Pip Value
The monetary value of a one-pip price movement for a specific position size.
Full Definition
Pip value is the cash value of a single pip movement for your specific position size. For a standard lot of EUR/USD, one pip equals approximately $10. Pip value varies based on lot size, the currency pair being traded, and your account denomination currency. Understanding pip value is the foundation of calculating potential profits, losses, and appropriate position sizes.
Pip value scales linearly with position size. A standard lot (100,000 units) on most pairs is worth roughly $10 per pip, a mini lot (10,000 units) is worth about $1 per pip, and a micro lot (1,000 units) is worth about $0.10 per pip. The exact value also depends on the quote currency. JPY pairs use different math because the pip is at the second decimal place rather than the fourth, but the dollar value per pip on a standard lot is still approximately $10 at typical price levels.
For example, if you risk 100 pips on a trade and your position size is 1 standard lot of EUR/USD, your maximum loss is about $1,000. If your account is $50,000 and you want to risk 2 percent ($1,000), this trade fits your risk rules. To risk only 1 percent ($500), you would halve the position to 0.5 lots, reducing pip value to about $5 per pip, so 100 pips equals $500 risk.
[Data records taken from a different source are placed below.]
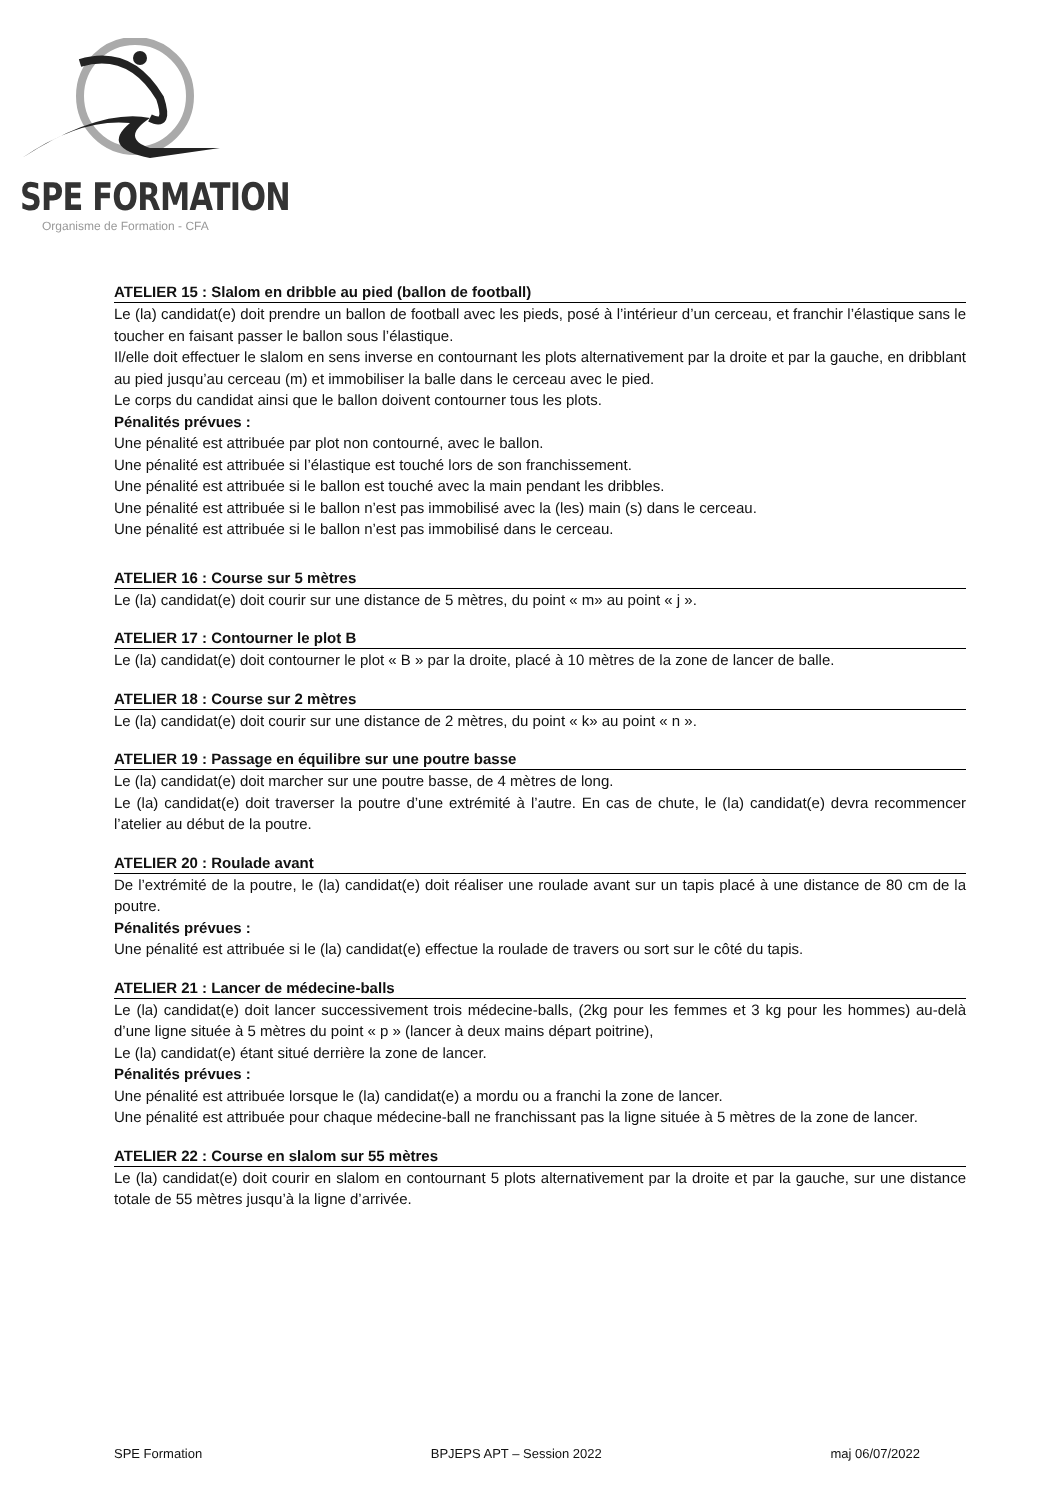SPE FORMATION
Organisme de Formation - CFA
ATELIER 15 : Slalom en dribble au pied (ballon de football)
Le (la) candidat(e) doit prendre un ballon de football avec les pieds, posé à l’intérieur d’un cerceau, et franchir l’élastique sans le toucher en faisant passer le ballon sous l’élastique.
Il/elle doit effectuer le slalom en sens inverse en contournant les plots alternativement par la droite et par la gauche, en dribblant au pied jusqu’au cerceau (m) et immobiliser la balle dans le cerceau avec le pied.
Le corps du candidat ainsi que le ballon doivent contourner tous les plots.
Pénalités prévues :
Une pénalité est attribuée par plot non contourné, avec le ballon.
Une pénalité est attribuée si l’élastique est touché lors de son franchissement.
Une pénalité est attribuée si le ballon est touché avec la main pendant les dribbles.
Une pénalité est attribuée si le ballon n’est pas immobilisé avec la (les) main (s) dans le cerceau.
Une pénalité est attribuée si le ballon n’est pas immobilisé dans le cerceau.
ATELIER 16 : Course sur 5 mètres
Le (la) candidat(e) doit courir sur une distance de 5 mètres, du point « m» au point « j ».
ATELIER 17 : Contourner le plot B
Le (la) candidat(e) doit contourner le plot « B » par la droite, placé à 10 mètres de la zone de lancer de balle.
ATELIER 18 : Course sur 2 mètres
Le (la) candidat(e) doit courir sur une distance de 2 mètres, du point « k» au point « n ».
ATELIER 19 : Passage en équilibre sur une poutre basse
Le (la) candidat(e) doit marcher sur une poutre basse, de 4 mètres de long.
Le (la) candidat(e) doit traverser la poutre d’une extrémité à l’autre. En cas de chute, le (la) candidat(e) devra recommencer l’atelier au début de la poutre.
ATELIER 20 : Roulade avant
De l’extrémité de la poutre, le (la) candidat(e) doit réaliser une roulade avant sur un tapis placé à une distance de 80 cm de la poutre.
Pénalités prévues :
Une pénalité est attribuée si le (la) candidat(e) effectue la roulade de travers ou sort sur le côté du tapis.
ATELIER 21 : Lancer de médecine-balls
Le (la) candidat(e) doit lancer successivement trois médecine-balls, (2kg pour les femmes et 3 kg pour les hommes) au-delà d’une ligne située à 5 mètres du point « p » (lancer à deux mains départ poitrine),
Le (la) candidat(e) étant situé derrière la zone de lancer.
Pénalités prévues :
Une pénalité est attribuée lorsque le (la) candidat(e) a mordu ou a franchi la zone de lancer.
Une pénalité est attribuée pour chaque médecine-ball ne franchissant pas la ligne située à 5 mètres de la zone de lancer.
ATELIER 22 : Course en slalom sur 55 mètres
Le (la) candidat(e) doit courir en slalom en contournant 5 plots alternativement par la droite et par la gauche, sur une distance totale de 55 mètres jusqu’à la ligne d’arrivée.
SPE Formation BPJEPS APT – Session 2022 maj 06/07/2022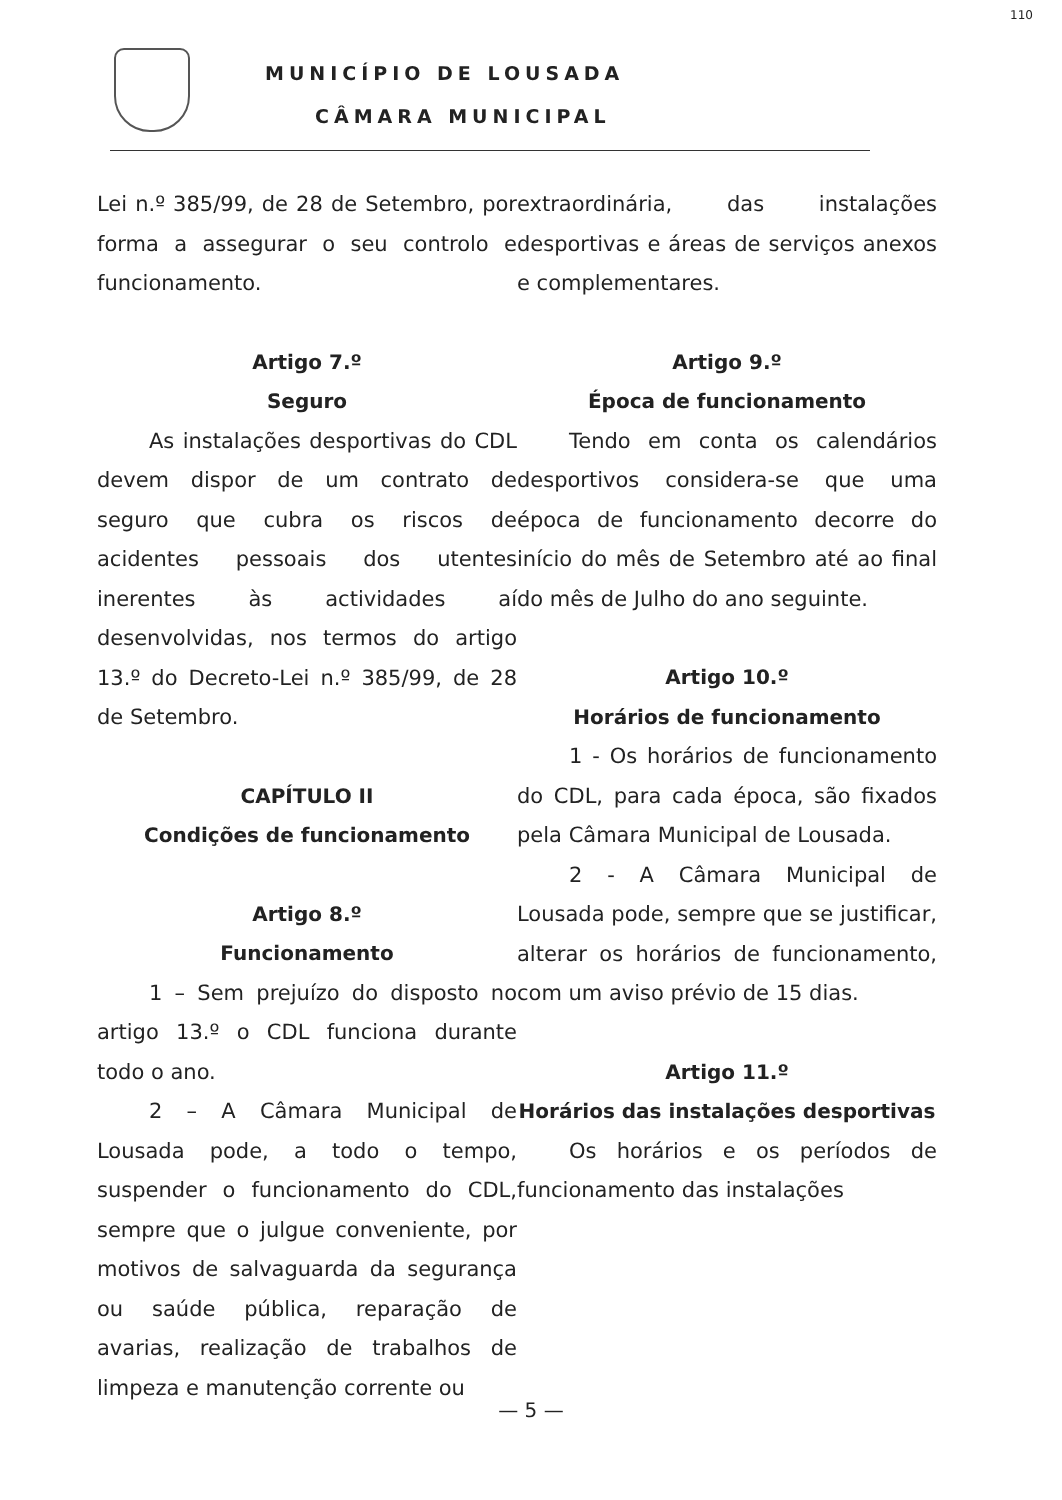MUNICÍPIO DE LOUSADA
CÂMARA MUNICIPAL
110
Lei n.º 385/99, de 28 de Setembro, por forma a assegurar o seu controlo e funcionamento.
Artigo 7.º
Seguro
As instalações desportivas do CDL devem dispor de um contrato de seguro que cubra os riscos de acidentes pessoais dos utentes inerentes às actividades aí desenvolvidas, nos termos do artigo 13.º do Decreto-Lei n.º 385/99, de 28 de Setembro.
CAPÍTULO II
Condições de funcionamento
Artigo 8.º
Funcionamento
1 – Sem prejuízo do disposto no artigo 13.º o CDL funciona durante todo o ano.
2 – A Câmara Municipal de Lousada pode, a todo o tempo, suspender o funcionamento do CDL, sempre que o julgue conveniente, por motivos de salvaguarda da segurança ou saúde pública, reparação de avarias, realização de trabalhos de limpeza e manutenção corrente ou
extraordinária, das instalações desportivas e áreas de serviços anexos e complementares.
Artigo 9.º
Época de funcionamento
Tendo em conta os calendários desportivos considera-se que uma época de funcionamento decorre do início do mês de Setembro até ao final do mês de Julho do ano seguinte.
Artigo 10.º
Horários de funcionamento
1 - Os horários de funcionamento do CDL, para cada época, são fixados pela Câmara Municipal de Lousada.
2 - A Câmara Municipal de Lousada pode, sempre que se justificar, alterar os horários de funcionamento, com um aviso prévio de 15 dias.
Artigo 11.º
Horários das instalações desportivas
Os horários e os períodos de funcionamento das instalações
— 5 —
In copy trading, pip value calculations happen automatically when positions scale to your account. SteadyFlowFX adjusts each copied trade's lot size based on your balance, so the pip value on your account is proportional to the master account's pip value. The verified Myfxbook 34.2 percent max drawdown is achieved through careful pip value management across the 9 algorithms and 8 currency pairs. Understanding pip value helps you verify that the dollar risk on your copied trades matches expectations given your account size.